Inwiefern gehen diese Werte Hand in Hand mit der Firma Schubert?

Kiessling: Die Menschen hier sind sehr herzlich, aber auch sehr ehrlich – dadurch wirken sie manchmal vielleicht auch ein wenig rau. Aber man weiß immer, woran man ist. Die Leute stehen zu dem, was sie denken und sagen. Und das zieht sich wie ein roter Faden durch das Unternehmen. Auch die Geschäftsführung steht zu ihrem Wort und ist transparent. Wir laufen vor Problemen nicht weg, sondern versuchen, offen damit umzugehen und eine gute Lösung zu finden. Das hat man bei Schubert schon immer so gemacht.
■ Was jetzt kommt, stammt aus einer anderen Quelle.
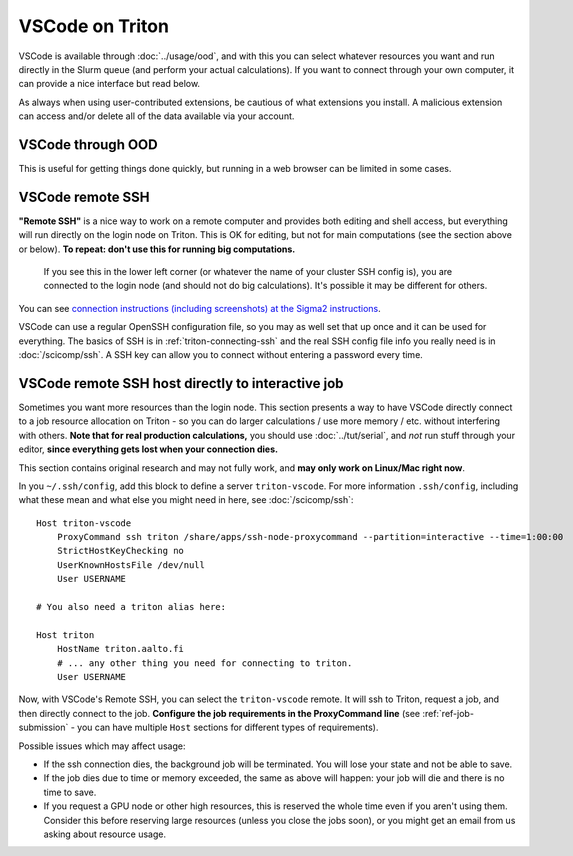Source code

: VSCode on Triton
================

VSCode is available through :doc:`../usage/ood`, and with this you can
select whatever resources you want and run directly in the Slurm queue
(and perform your actual calculations).  If you want to
connect through your own computer, it can provide a nice interface but
read below.

As always when using user-contributed extensions, be cautious of what
extensions you install.  A malicious extension can access and/or
delete all of the data available via your account.



VSCode through OOD
------------------

.. seealso:: :doc:`../usage/ood`

This is useful for getting things done quickly, but running in a web
browser can be limited in some cases.



VSCode remote SSH
-----------------

**"Remote SSH"** is a nice way to work on a remote computer and
provides both editing and shell access, but everything will run
directly on the login node on Triton.  This is OK for editing, but not
for main computations (see the section above or below).  **To repeat:
don't use this for running big computations.**

.. figure:: vscode--connected.png
   :alt: Screenshot saying "SSH: triton".

   If you see this in the lower left corner (or whatever the name of
   your cluster SSH config is), you are connected to the login node
   (and should not do big calculations).  It's possible it may be
   different for others.

You can see `connection instructions (including screenshots) at the
Sigma2 instructions
<https://documentation.sigma2.no/code_development/guides/vs_code/connect_to_server.html>`__.

VSCode can use a regular OpenSSH configuration file, so you may as
well set that up once and it can be used for everything.  The basics
of SSH is in :ref:`triton-connecting-ssh` and the real SSH config file
info you really need is in :doc:`/scicomp/ssh`.  A SSH key can allow
you to connect without entering a password every time.



VSCode remote SSH host directly to interactive job
--------------------------------------------------

Sometimes you want more resources than the login node.  This section
presents a way to have VSCode directly connect to a job resource
allocation on Triton - so you can do larger calculations / use more
memory / etc. without interfering with others.  **Note that for real
production calculations,** you should use :doc:`../tut/serial`, and
*not* run stuff through your editor, **since everything gets lost when
your connection dies.**

This section contains original research and may not fully work, and
**may only work on Linux/Mac right now**.

In you ``~/.ssh/config``, add this block to define a server
``triton-vscode``.  For more information ``.ssh/config``, including
what these mean and what else you might need in here, see
:doc:`/scicomp/ssh`::

  Host triton-vscode
      ProxyCommand ssh triton /share/apps/ssh-node-proxycommand --partition=interactive --time=1:00:00
      StrictHostKeyChecking no
      UserKnownHostsFile /dev/null
      User USERNAME

  # You also need a triton alias here:

  Host triton
      HostName triton.aalto.fi
      # ... any other thing you need for connecting to triton.
      User USERNAME


Now, with VSCode's Remote SSH, you can select the ``triton-vscode``
remote.  It will ssh to Triton, request a job, and then directly
connect to the job.  **Configure the job requirements in the
ProxyCommand line** (see :ref:`ref-job-submission` - you can have
multiple ``Host`` sections for different types of requirements).


Possible issues which may affect usage:

* If the ssh connection dies, the background job will be terminated.
  You will lose your state and not be able to save.

* If the job dies due to time or memory exceeded, the same as above
  will happen: your job will die and there is no time to save.

* If you request a GPU node or other high resources, this is reserved
  the whole time even if you aren't using them.  Consider this before
  reserving large resources (unless you close the jobs soon), or you
  might get an email from us asking about resource usage.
Das passt auch zu meiner Einstellung.

Die Firma Schubert expandiert – und möchte das auch weiterhin tun. Sie werden diesen Expansionsprozess federführend begleiten. Welche Märkte möchten Sie erobern? Wie?

Kiessling: Richtig, das Unternehmen wächst. Und das ist auch weiterhin unser erklärtes Ziel: konstantes und gesundes Wachstum. Dabei soll es in zwei Richtungen gehen. Zum einen möchten wir neue Anwendungen mit unseren Technologien realisieren. Ein Verpackungsprozess hat mehrere Prozessschritte. In Schritt eins, der Primärverpackung, wird das Produkt an sich verpackt. Beispielsweise kommt das Kaffeepulver in die dafür vorgesehenen Kaffeekapseln oder der Riegel in den Schlauchbeutel. In Schritt zwei, der Sekundärverpackung, werden die Produkte z.B. in Schachteln verpackt. Diese Prozesse möchten wir stärker integrieren, was Platz spart und Schnittstellen reduziert. Auf der anderen Seite möchten wir unser Portfolio weiter ausbauen. Schubert ist mit Nahrungsmitteln und Süßwaren groß geworden, unsere Technologie ist aber auch für den Pharma- und Kosmetik-Markt interessant. Geographisch sehen wir großes Potenzial in Nordamerika und besonders in AsienIn Asien sind wir vereinzelt mit Maschinen vor Ort. Jetzt, mit steigendem Lohnniveau wird Automatisierung auch dort wichtiger Dafür müssen wir vor Ort sein, Vertriebsbüros aufbauen und einen guten Service bieten. Derzeit sind wir am überlegen, wo genau wir präsent sein wollen.

Welche Visionen haben Sie für das Unternehmen?

Kiessling: Ich möchte meinen Beitrag leisten, um Schubert weiterzuentwickeln. Wachstum ist dabei das A und O. Dabei sollen aber nicht die Werte, die uns ausmachen und die uns in der Vergangenheit ausgezeichnet haben, vergessen werden. Innovationsstärke, Ideen und Mut wollen wir uns beibehalten. Wir trauen uns, neue Wege zu gehen. Wir müssen etwa auf die Veränderungen in der Arbeitswelt durch kollaborative Roboter reagieren. Dabei arbeiten Mensch und Maschine Hand in Hand zusammen.